CINEMA
LA BOULANGÈRE DE MONCEAU de Eric Rohmer : gourmandise et manipulations
Court-métrage devenu culte d’Eric Rohmer, La boulangère de Monceau suit un étudiant en droit gourmand et légèrement obsessionnel campé à merveille par le jeune Barbet Schroeder.
Le film s’ouvre sur un jeune homme charmant (Barbet Schroeder) qui nous raconte son histoire en voix off en même temps qu’elle se déploie à l’écran. Etudiant en droit, il a eu une sorte de coup de foudre pour une femme qu’il va croiser régulièrement dans la rue, Sylvie (Michèle Girardon). Il se met en tête de la séduire et de l’inviter à prendre un verre. Mais voilà que juste après avoir osé lui parler pour la première fois la belle disparait. Elle disparait subitement de son quotidien. Amateur de rituels, à défaut de pouvoir recroiser celle dont il souhaitait faire la conquête il va se créer un nouveau cérémonial. Celui-ci va prendre place dans une petite boulangerie.
Se rendant régulièrement dans le petit commerce tenu par une dame et une vendeuse fraichement arrivée (Claudine Soubrier), notre fantasmeur va se faire remarquer car il prend toujours la même chose : un sablé. Progressivement, il sent qu’il fait un petit effet à la vendeuse (ou du moins se persuade-t-il que c’est le cas) et décide de jouer avec elle et de l’inviter à prendre un verre…
L’idée du film est à la fois simple et géniale : le drôle de quotidien d’un étudiant en droit bien occupé pour qui la respiration de la journée consiste à aller manger sa petite pâtisserie, à défaut de pouvoir faire la cour à la fille qui lui plait. Le cadre tout simple de la boulangerie a quelque chose de forcément sucré, un mini palais des délices ou les formes plantureuses de la boulangère (parfois draguée lourdement par des clients, on le comprend) ne laissent pas tout le monde de marbre.
C’est le premier « conte moral » de Rohmer et il est ludique et bourré de charme. On n’oublie pas cette réplique du personnage principal qui dit qu’il pourrait passer sa vie à manger des pâtisseries. Mais ici les apparences sont trompeuses et derrière une douceur et une légèreté très Nouvelle Vague se déploie une véritable cruauté.

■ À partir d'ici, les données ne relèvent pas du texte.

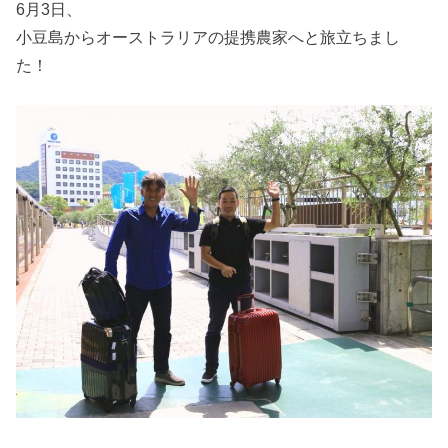
6月3日、
小豆島からオーストラリアの提携農家へと旅立ちまし
た！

Le narrateur incarné par Barbet Schroeder (dont la voix a été doublée) a quelque chose de très chic, s’exprime parfaitement, a un certain magnétisme. Mais derrière ses belles phrases et sa beauté lisse se cache un jeune homme assez retors et manipulateur qui ne manque pas de travers. Quand il ne force pas le hasard pour pouvoir « accoster » celle qui lui plait, il joue avec les sentiments de la boulangère pour satisfaire son égo qui est déjà à l’entendre parler à un niveau assez élevé. La chute sera à la fois amusante, cynique et cruelle selon les points de vue et personnages.
Outre la beauté de Barbet Schroeder (qui rend le personnage aux agissements détestables attirant malgré tout) et une mise en scène libre et rafraichissante (le film a été tourné avec peu de moyens mais il est porté par un véritable souffle, une belle écriture universelle et un univers quotidien qu’on n’a pas envie de quitter), on retient de ce court-métrage attachant la gourmandise de son personnage principal , les déambulations dans un Paris chic de l’époque, et les interactions avec la boulangère du titre, parfaitement incarnée par Claudine Soubrier. On oscille entre malaise, jeux et tension érotique (la fantastique scène où le narrateur propose à la boulangère de lui offrir un gâteau). A voir et revoir.